The recent outbreak of COVID-19 has gripped the world with apprehension. Our brains are on overdrive. We are constantly dealing with an invisible threat because we don’t know who is infected. Anyone could infect us. We don’t know how bad it will get or how long it will last. It’s a global threat; no community is safe. Many amongst us are reckoning with individual losses, such as illness and death– or loss of employment as a result of economic upheaval–or communal grief as we watch our healthcare, education and economic systems destabilize. All this is changing the way we see and perceive threat.
Princeton’s Angus Deaton, winner of the 2015 Nobel Prize for economics, coined the term “deaths of despair,” referring to fatal consequences associated with unemployment. He blamed the recently increased rates of suicide, drug overdose and alcohol-related liver disease on the changing economic situation. Every 1% increase in unemployment leads to a 3.5 % increase in opioid addiction. With the ongoing pandemic, we are seeing alcohol and drug use on the rise. Because the virus attacks the lungs, it poses a serious threat to those who smoke tobacco or marijuana; aerosols harm the lung and diminish the ability to respond to infection. COVID-19 endangers people with opioid use disorder and methamphetamine use disorders. Having a respiratory disease while abusing opioids increases the risk of overdose, due to diminished lung functioning. Methamphetamine constricts the blood vessels in the lungs, compounding the damage caused by the virus.
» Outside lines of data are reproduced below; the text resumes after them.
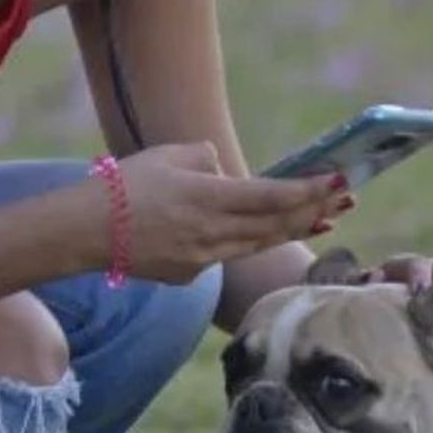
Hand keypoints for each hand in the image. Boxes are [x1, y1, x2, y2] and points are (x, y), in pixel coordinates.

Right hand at [115, 143, 351, 283]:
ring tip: (325, 221)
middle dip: (315, 212)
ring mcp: (202, 261)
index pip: (270, 196)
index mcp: (206, 198)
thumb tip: (229, 175)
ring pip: (258, 246)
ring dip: (293, 232)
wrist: (85, 232)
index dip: (307, 190)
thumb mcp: (169, 155)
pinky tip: (263, 233)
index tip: (337, 181)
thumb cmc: (124, 185)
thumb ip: (207, 159)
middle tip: (347, 200)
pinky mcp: (191, 277)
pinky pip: (226, 257)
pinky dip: (246, 243)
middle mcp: (210, 234)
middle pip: (274, 226)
The gift of olfaction is one of the joys of life, which most of us take for granted. Food is more than just fuel; it is also one of the greatest pleasures in life. The madeleine memories triggered by food are involuntary. Losing one’s sense of smell and taste—as can occur with COVID-19 can be a huge emotional loss. The American Academy of Otolaryngology-Head and Neck Surgery recently proposed that anosmia (loss of smell) with resultant dysgeusia (change in taste) be added to the list of screening tools for COVID-19.
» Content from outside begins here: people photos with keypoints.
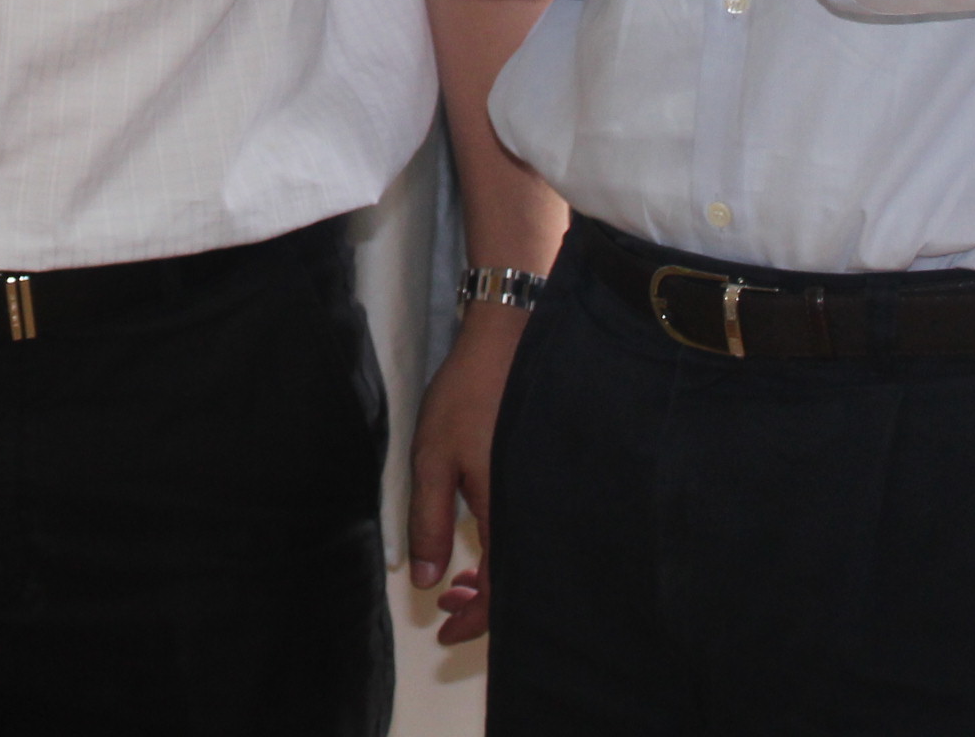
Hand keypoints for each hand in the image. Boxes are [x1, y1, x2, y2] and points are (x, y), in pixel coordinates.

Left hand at [408, 304, 526, 643]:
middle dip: (482, 605)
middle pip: (519, 582)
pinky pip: (529, 530)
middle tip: (447, 608)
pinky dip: (507, 549)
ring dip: (494, 578)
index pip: (501, 593)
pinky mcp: (545, 475)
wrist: (510, 340)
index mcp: (509, 513)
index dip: (474, 622)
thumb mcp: (432, 459)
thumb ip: (429, 523)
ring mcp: (546, 492)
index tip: (445, 633)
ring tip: (458, 580)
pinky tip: (484, 544)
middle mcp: (537, 510)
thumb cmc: (469, 395)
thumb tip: (429, 581)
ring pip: (525, 557)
The link between acute respiratory infections and mental disorders has been known since at least the SARS epidemic a few years ago. A year after that occurred, more than 40% of the survivors had mental problems, even though their physical symptoms had improved. The survivors experienced symptoms related to PTSD, depression, somatoform pain disorder (chronic pain due to psychological factors), and OCD.
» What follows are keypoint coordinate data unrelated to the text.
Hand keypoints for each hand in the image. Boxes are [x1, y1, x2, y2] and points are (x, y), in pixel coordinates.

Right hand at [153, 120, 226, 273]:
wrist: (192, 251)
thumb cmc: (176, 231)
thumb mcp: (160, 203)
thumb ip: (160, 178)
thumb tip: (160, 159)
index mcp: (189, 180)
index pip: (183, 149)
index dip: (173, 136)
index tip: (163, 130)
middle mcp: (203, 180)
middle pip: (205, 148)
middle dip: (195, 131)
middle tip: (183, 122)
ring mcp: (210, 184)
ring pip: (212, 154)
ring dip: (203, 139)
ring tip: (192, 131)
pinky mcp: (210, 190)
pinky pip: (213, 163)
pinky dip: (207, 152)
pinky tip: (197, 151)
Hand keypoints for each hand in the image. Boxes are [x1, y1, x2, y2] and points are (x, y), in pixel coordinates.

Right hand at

It is sometimes necessary to deprive people of their liberty for the wider public good, but this is often contentious. “Quarantine” was first used in Venice in 1127 with regards to leprosy. People who are in the quarantine may experience confusion, anger, boredom, and loneliness. Being quarantined in the company of a household member exhibiting symptoms, such as cough and fever, can worsen anxiety. Akin to stigma once associated with leprosy, COVID-19 has exacerbated xenophobia, hate and exclusion.
The global medical community is experiencing unbearable stress, knowing many COVID-19 patients die alone. Sadly, when patients infected with COVID-19 enters the hospital, dies, and gets transferred to a make-shift morgue, almost no relatives can be with them. Patients, day in and day out, beg to say “goodbye” to their close relatives, while gasping for air. COVID-19 has killed over 100 doctors and nurses around the world. Some healthcare workers have died by suicide. Some have had no time to process emotions due to the escalating number of cases. Some dread acquiring the virus while working in dangerous settings. Some are frightened of having to decide who gets a ventilator or an ICU bed. Some are being asked to live on less money despite increasing work demands. Many are putting the health of their own families at risk, and are being shunned by others for fear they are contagious. All these factors, and others, are emotionally burdening our health care workers.
Stressful times like the present evoke a variety of reactions within us, many of which are natural responses to difficult situations. Displaying resilience, which is the ability to bounce back, cope with adversity, and endure during a difficult situation is ordinary, not extraordinary. For centuries people have regularly demonstrated this ability. Please be cognizant of the fact that the world has survived several notable pandemics, including the Black Death, Spanish flu, and human immunodeficiency virus/acquired immune deficiency syndrome (HIV/AIDS). Using supportive resources to address stress and other hardships is a critical component of resilience.
Psychological first aid (PFA) is a crucial early intervention that focuses on mental health of the affected survivors by providing psychosocial support during outbreaks. The Johns Hopkins PFA tool consists of the ‘RAPID’ model. It is an acronym standing for Reflective listening, such as paraphrasing with empathy; Assessment of the current presentation, primarily assessing cognitive capacity, affective expression, social adaptability, interpersonal resources and readiness for intervention; Psychological triage, prioritizing attending to severe versus mild reactions; Intervention, using cognitive and behavioral interventions to mitigate acute distress; and Disposition, consideration of next steps, including facilitation of access to ongoing care.
Many amongst us develop mental myopia during stressful times, meaning we allow one major facet of today’s reality to occlude our view from the totality of human existence. At this vital moment in history, we can either let the pandemic-induced stress make lyrics of a Pink Floyd song, Time, “shorter of breath and one day closer to death” come true or adopt a stress-is-enhancing mindset, which can have positive consequences related to improved health and work performance.